Work item: Show each line of the data that contains the string "ACDELCO". Match uppercase and lowercase letters exactly.

Saved data entries:
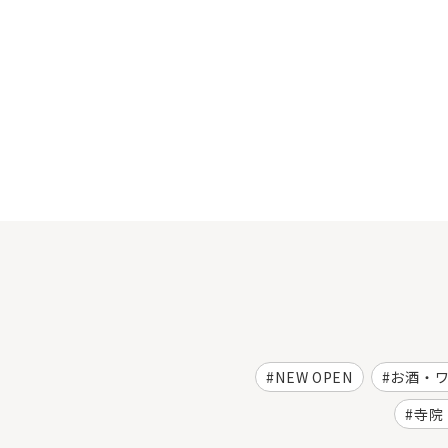
NEW OPEN
お酒・
寺院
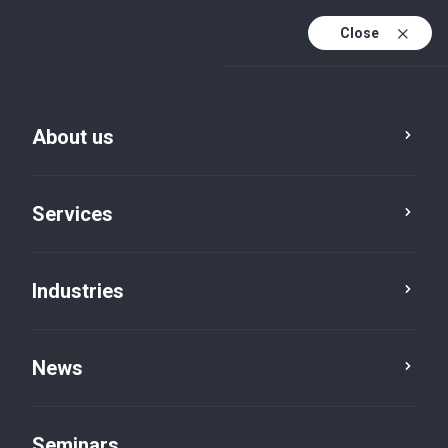
Close
De
Fr
About us
En
De (active)
Services
Industries
News
News
Seminars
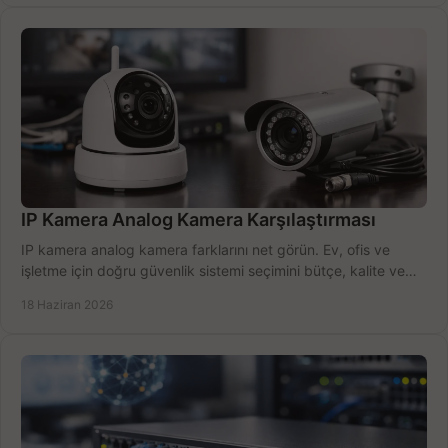
IP Kamera Analog Kamera Karşılaştırması
IP kamera analog kamera farklarını net görün. Ev, ofis ve
işletme için doğru güvenlik sistemi seçimini bütçe, kalite ve
kurulum açısından yapın.
18 Haziran 2026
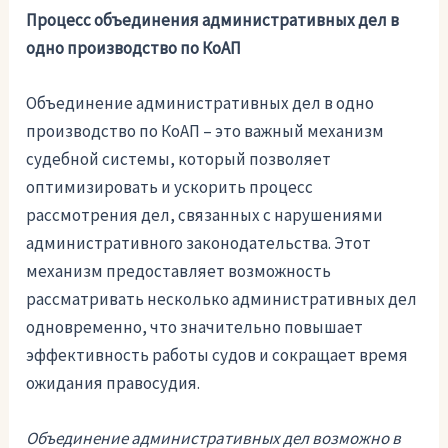
Процесс объединения административных дел в
одно производство по КоАП
Объединение административных дел в одно
производство по КоАП – это важный механизм
судебной системы, который позволяет
оптимизировать и ускорить процесс
рассмотрения дел, связанных с нарушениями
административного законодательства. Этот
механизм предоставляет возможность
рассматривать несколько административных дел
одновременно, что значительно повышает
эффективность работы судов и сокращает время
ожидания правосудия.
Объединение административных дел возможно в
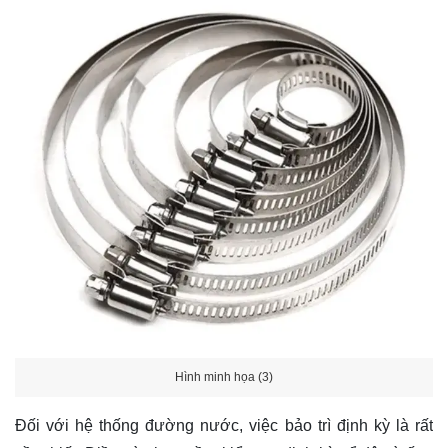
Hình minh họa (3)
Đối với hệ thống đường nước, việc bảo trì định kỳ là rất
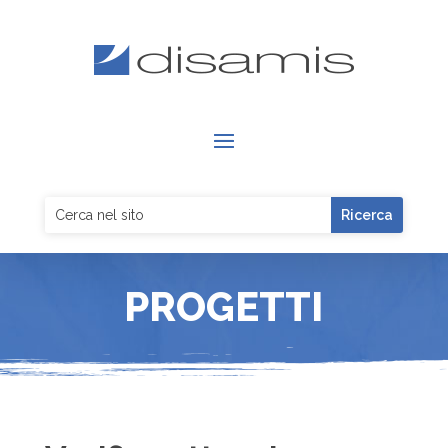
PROGETTI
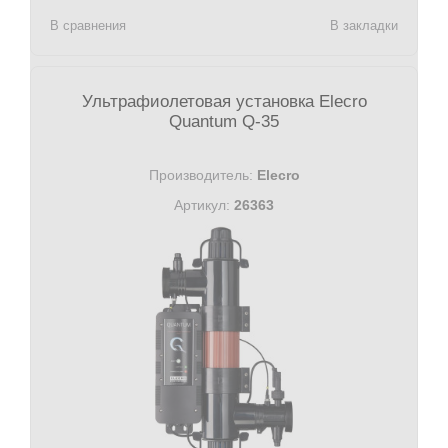
В сравнения
В закладки
Ультрафиолетовая установка Elecro
Quantum Q-35
Производитель:
Elecro
Артикул:
26363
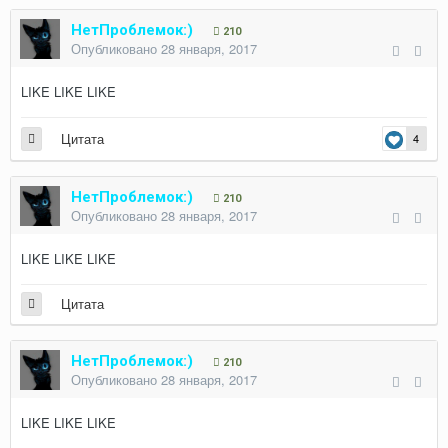
НетПроблемок:)
210
Опубликовано
28 января, 2017
LIKE LIKE LIKE
Цитата
4
НетПроблемок:)
210
Опубликовано
28 января, 2017
LIKE LIKE LIKE
Цитата
НетПроблемок:)
210
Опубликовано
28 января, 2017
LIKE LIKE LIKE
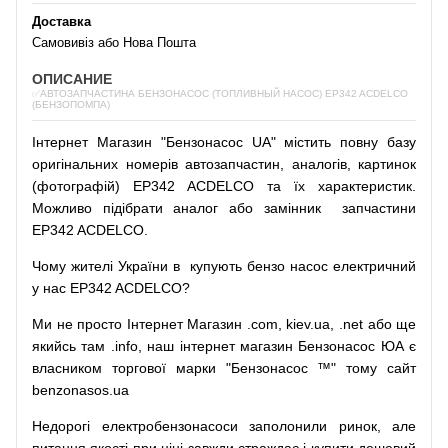
Доставка
Самовивіз або Нова Пошта
ОПИСАНИЕ
✅АВТОЗАПЧАСТИНА БЕНЗОНАСОС (ТОПЛИВНЫЙ НАСОС) EP342 ACDELCO
(БЕНЗОПОМПА)
Інтернет
Магазин
"
Бензонасос
UA
"
містить
повну
базу
оригінальних
номерів автозапчастин
,
аналогів
,
картинок
(
фотографій
)
EP342 ACDELCO та їх характеристик.
Можливо
підібрати
аналог
або
замінник
запчастини
EP342 ACDELCO.
Чому
жителі
України
в
купують
бензо насос
електричний
у
нас
EP342 ACDELCO?
Ми
не просто
Інтернет
Магазин
.com
,
kiev.ua
,
.net
або
ще
якийсь
там
.info
,
наш
інтернет
магазин
Бензонасос
ЮА
є
власником
торгової
марки
"
Бензонасос
™
"
тому
сайт
benzonasos.ua
Недорогі
електробензонасоси
заполонили
ринок
,
але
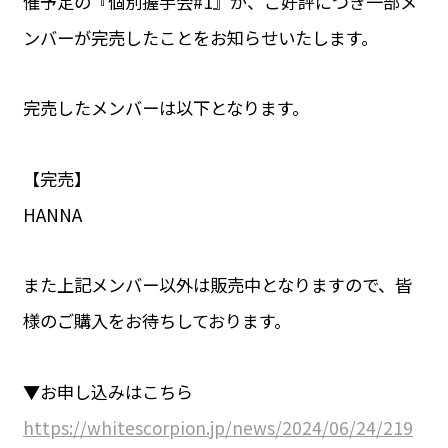
催予定の『個別握手会#1』が、ご好評につき一部メ
ンバーが完売したことをお知らせいたします。
完売したメンバーは以下となります。
【完売】
HANNA
また上記メンバー以外は販売中となりますので、皆
様のご購入をお待ちしております。
▼お申し込みはこちら
https://whitescorpion.jp/news/2024/06/24/219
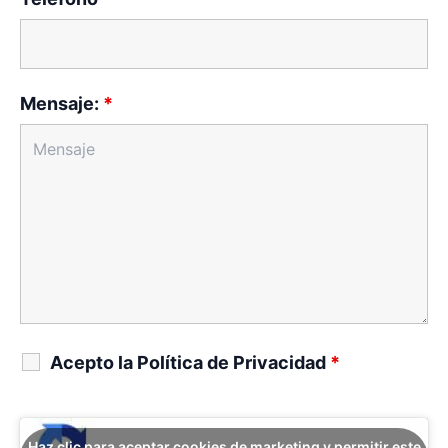
Mensaje:
*
Acepto la Política de Privacidad
*
Haz clic para aceptar cookies de marketing y permitir este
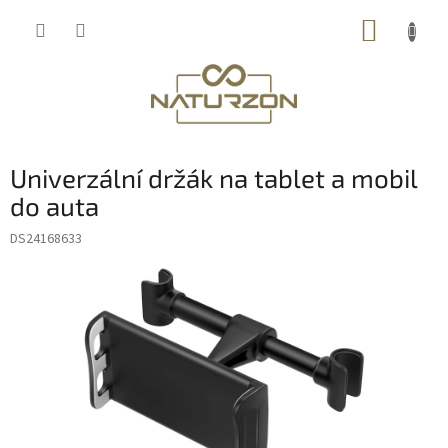
Přejít
NÁKUP
na
obsah
KOŠÍK
Univerzální držák na tablet a mobil
do auta
DS24168633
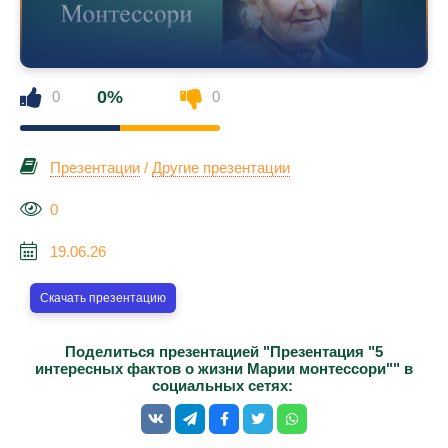
0%
0
0
Презентации
/
Другие презентации
0
19.06.26
Скачать презентацию
Поделиться презентацией "Презентация "5
интересных фактов о жизни Марии монтессори"" в
социальных сетях:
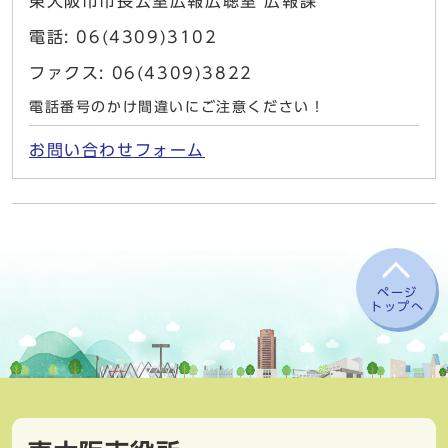
東大阪市市長公室広報広聴室 広報課
電話: 06(4309)3102
ファクス: 06(4309)3822
電話番号のかけ間違いにご注意ください！
お問い合わせフォーム
ページ
トップへ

Expected answer:
✅АВТОЗАПЧАСТИНА БЕНЗОНАСОС (ТОПЛИВНЫЙ НАСОС) EP342 ACDELCO
EP342 ACDELCO та їх характеристик.
EP342 ACDELCO.
EP342 ACDELCO?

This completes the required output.